I personally don't have a problem with your battery but opinions vary. The only thing that I'd avoid is a cheap battery from China.
After i see stuff like this, i will avoid them too!
P.S. Search for "What are the symptoms of a failing voltage regulator?" Note too high a voltage and dimming/pulsing lights.
I know...from everything i readded and watched on the internet and forums, it seems like a bad r/r, but i wanted to test it and be sure
the video first start, the reading should be a 14.5+ when idling, you are reading 13.5 ish, low there..

and what about that battery? how old is it and what is it?

you should run Yuasa only, AGM.. very important here.. maintenance free, they are a bit more, $85.00 usd or so but it's what the bike wants, you are dropping to low 11v with key on which tells me its not got a lot of good solid cold cranking amps, inexpensive batteries can strain charging systems as well, best to go with the stock AGM Yuasa..

then if you want to do yourself a favor and beef her up and smooth her out more a Ricks stator and a Roadstercycle mosfet R/R and a direct to battery mod with the inline circuit breaker, this way she get to hot or puts out too much as we see here the breaker will flip till its cooled down and back to spec, won't harm any components.. if your stock stator specs out its good, they are decent stators I spose? but mosfet is best if it doesn't have one already, the inline circuit breaker is nice too..
"there was default ‘0L’ on multimeter display. Are you meaning to this?"
Yes OL is a high/infinite resistance, which is what it should be.

I think your R/R should be 32800-47H00. I'm used to the black epoxy on the underside but after looking at several on ebay (lots of mislabeled parts there), I now believe that yours should look like this. The eighth image shows the underside as a metal plate. This is new to me. But you can see that it's a Shimaden SH811AA.

Per the service manual, the voltage regulator test is the regulated voltage inspection that you performed above, and which failed.

I personally don't have a problem with your battery but opinions vary. The only thing that I'd avoid is a cheap battery from China.

P.S. Search for "What are the symptoms of a failing voltage regulator?" Note too high a voltage and dimming/pulsing lights.
hey, we have another k9 1000 in the house, so i take that battery and tested it out on my bike.

Now bike idles with 16v-17v and if i rev a little, it goes up to 18v lol (with my battery, idles at 14.3v and goes up to 17.8v at 5k rpm), and most important thing is that issue with headlights comes again after bike warms up...i does not test it at 5k rpm...its too high voltage...(service manual says: 14.0 – 15.5 V at 5 000 r/min)

so, battery is not the problem.

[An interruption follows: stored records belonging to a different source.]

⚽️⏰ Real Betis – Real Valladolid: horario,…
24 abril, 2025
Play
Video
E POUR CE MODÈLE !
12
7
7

I will order new r/r
it must be r/r !!
did you order good yuasa AGM maintenance free?
This morning i tested a year old battery, agm, like bike wants (FT12A-BS 12 V 36.0 kC (10 Ah)/10 HR)
from another k9 1000 which works perfectly on that bike. On my bike, charging problem is there again.

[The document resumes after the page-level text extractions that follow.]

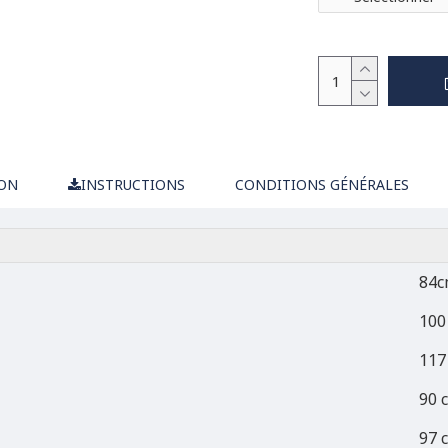
ION
INSTRUCTIONS
CONDITIONS GÉNÉRALES
84c
100
117
90 
97 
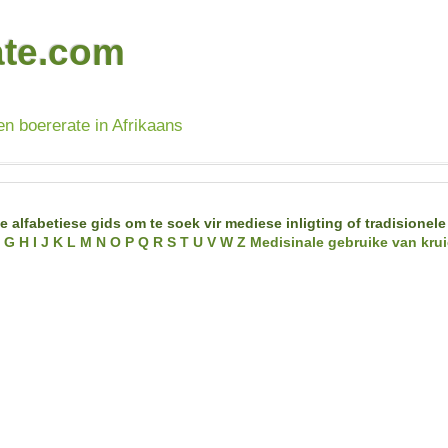
ate.com
en boererate in Afrikaans
e alfabetiese gids om te soek vir mediese inligting of tradisionele
G
H
I
J
K
L
M
N
O
P
Q
R
S
T
U
V
W
Z
Medisinale gebruike van krui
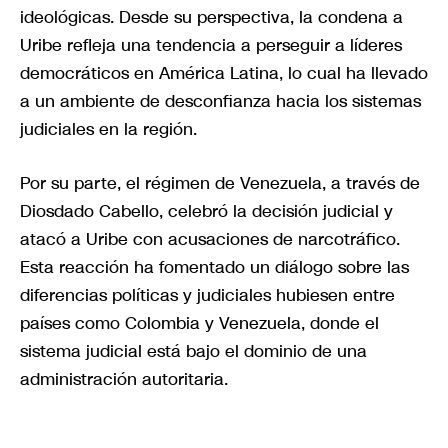
ideológicas. Desde su perspectiva, la condena a
Uribe refleja una tendencia a perseguir a líderes
democráticos en América Latina, lo cual ha llevado
a un ambiente de desconfianza hacia los sistemas
judiciales en la región.
Por su parte, el régimen de Venezuela, a través de
Diosdado Cabello, celebró la decisión judicial y
atacó a Uribe con acusaciones de narcotráfico.
Esta reacción ha fomentado un diálogo sobre las
diferencias políticas y judiciales hubiesen entre
países como Colombia y Venezuela, donde el
sistema judicial está bajo el dominio de una
administración autoritaria.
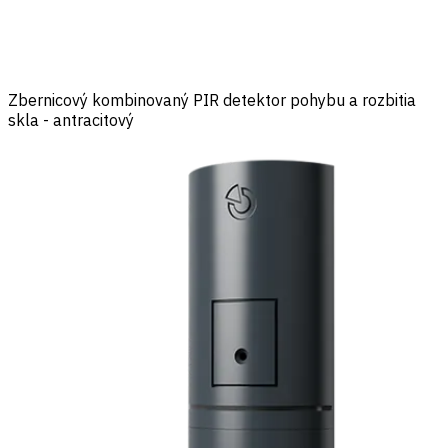
Zbernicový kombinovaný PIR detektor pohybu a rozbitia
skla - antracitový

So, why do i need to order a good yuasa AGM maintence free now?
I agree that it must be the R/R.

It doesn't matter for you but it appears that the units with black epoxy on the underside were made by Kokusan Denki (RS41), now part of Mahle, and the ones with the stainless plate were made by Shindengen (SH811AA). I can't tell but wonder if Kokusan Denki got out of the R/R business and Suzuki switched to Shindengen. The Shindengen FH20AA appears to be a superior MOSFET type but you have to deal with the connectors and mounting holes.
That is why i posted a new thread about what rr to buy. Im from europe and i does not know what rr would find. Can u tell me some good r/r manufacturers like ricks motorsport (oem style)…also what means “mosfet” word?
I replaced the R/R and everything works like it should be.